19 de abril de 2012

MEMÓRIAS DA ESCOLA PRIMÁRIA


Memórias guardadas do tempo da primária, onde na escola primária de Campo de Besteiros brincava-se sem preocupações, mesmo num país que ainda não tinha desfrutado da aurora da liberdade. Um muro, não como o muro de Berlim separava o recreio dos rapazes do recreio das raparigas. As turmas eram mistas, mas na hora do recreio cada grupo ocupava o seu espaço. Nada de misturas, porque a moral e os bons costumes assim o exigiam.
No espaço reservado aos rapazes brincava-se aos cobóis e os índios aproveitando os arbustos para nos escondermos dos nossos inimigos. Outras vezes, quando as professoras deixavam, disputavam-se partidas de futebol como autênticos derbies nacionais que escutávamos na rádio, nas tardes de domingo entre o Sporting e o Benfica. Hoje, a televisão, as diferentes horas dos jogos retirou aquela magia dos relatos, aquela magia dos quase golos transformados em bola fora. Rasgavam-se os joelhos, nas pedras e areias do recreio, sujavam-se os calções, esmurravam-se os sapatos, porque isso de sapatilha era coisa de menino rico. Mais tarde de bata vestida, todos ficavam iguais preparados para lição e sempre com temor da menina-de-cinco-olhos. O WC, ou casa de banho, ou então em termos bem portugueses a retrete ou então a latrina era a famosa aquela de buraco no chão, que vendo bem as coisas não criava grandes problemas de higiene.

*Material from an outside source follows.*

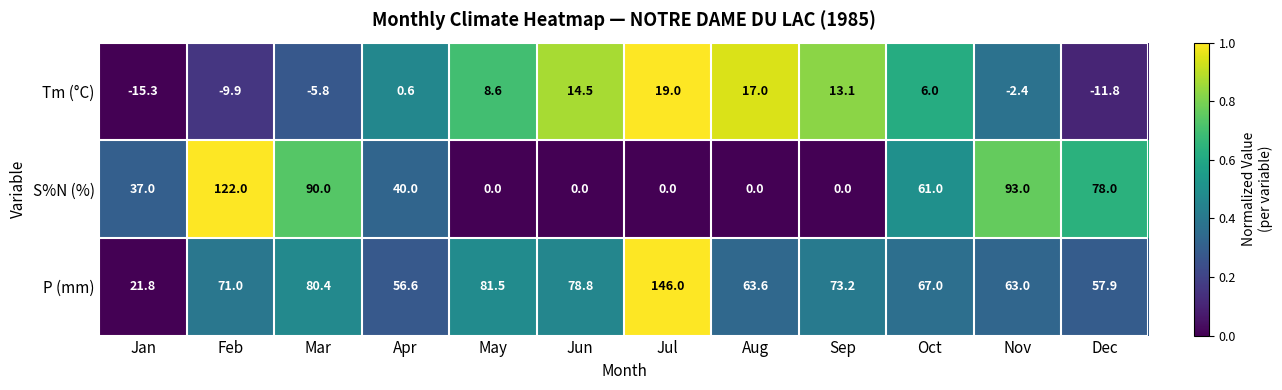

The value of Tm (°C) at Nov is -1.3. True or false?

False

De tarde regressava-se a casa como um autênticos bandos de pardalitos, mas sem antes de se correr à pedrada os da Ladeira. Autêntica intifada e vá lá compreender-se porquê. De dia amigos, de tarde separavam-se as águas e os territórios.
Crescia-se feliz, tinha-se a rua como segundo lar, onde se jogava a bola, ao botão, ao ferro, ao pião. Rasgavam-se os joelhos, lavava-se com água, mas logo a seguir estava-se pronto para outra, porque a brincadeira não esperava. Por vezes partia-se um vidro, e então ficava-se sem a bola, e aí nada nos livrava do castigo. Não ficávamos traumatizados, nem a precisar de acompanhamento psicológico. Enfim, outros tempos.
Nas caminhadas comiam-se amoras, que manjar dos deuses que nos nossos dias são frutos silvestres de compotas e de pratos de requinte. Nos pinhais apanhavam-se os pinhões, e nos pomares não se desperdiçava as laranjas, ou as tangerinas.
O tempo corria de devagar, mesmo muito devagar. O mundo estava mais distante, no horizonte tinha-se a guerra colonial. Outros tempos, velhos tempos.
Brevemente chegará o centro escolar, novas instalações, nos terrenos da Escola Básica de Campo de Besteiros. Podemos dizer, nos terrenos onde deveria ter sido construída a Escola Secundária.